To the authors’ knowledge, fundoscopic images and their progression over time following suspected chorioretinal ischaemia after a dental procedure have not previously been reported. The fundoscopic findings in this case are very striking and may serve as confirmation of chorioretinal ischaemia after prolonged mouth opening, which has previously been lacking in the literature. Maxillary artery obstruction presents as an important differential for fundoscopic changes like the ones presented in this paper and should be considered as a cause for blindness.

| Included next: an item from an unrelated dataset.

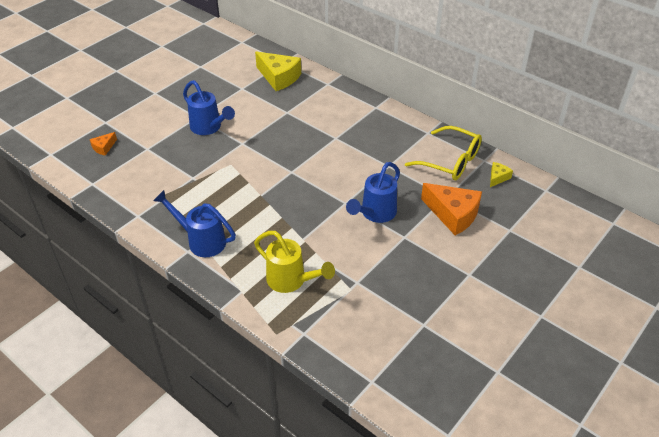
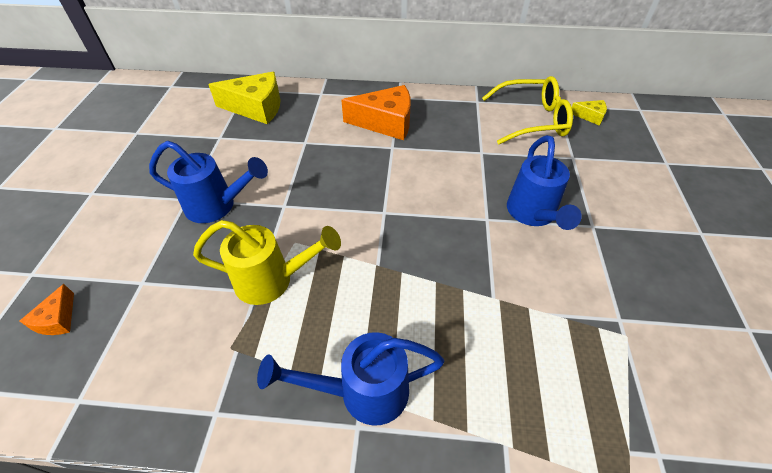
camera: 35 degrees left, 5 degrees up
(291, 281) = (549, 374): yellow watering can -> yellow watering can (273, 280)
(453, 214) = (603, 173): orange cheese -> orange cheese (386, 123)
(498, 177) = (590, 116): yellow cheese -> yellow cheese turned 105 degrees clockwise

Conflict of interest The authors declared no potential conflicts of interest with respect to the research, authorship, and/or publication of this article.
Funding The authors received no financial support for the research, authorship, and/or publication of this article.
Ethical approval The work described in this manuscript involved the use of non-experimental (owned or unowned) animals. Established internationally recognised high standards (‘best practice’) of veterinary clinical care for the individual patient were always followed and/or this work involved the use of cadavers. Ethical approval from a committee was therefore not specifically required for publication in JFMS Open Reports. Although not required, where ethical approval was still obtained, it is stated in the manuscript.
Informed consent Informed consent (verbal or written) was obtained from the owner or legal custodian of all animal(s) described in this work (experimental or non-experimental animals, including cadavers, tissues and samples) for all procedure(s) undertaken (prospective or retrospective studies).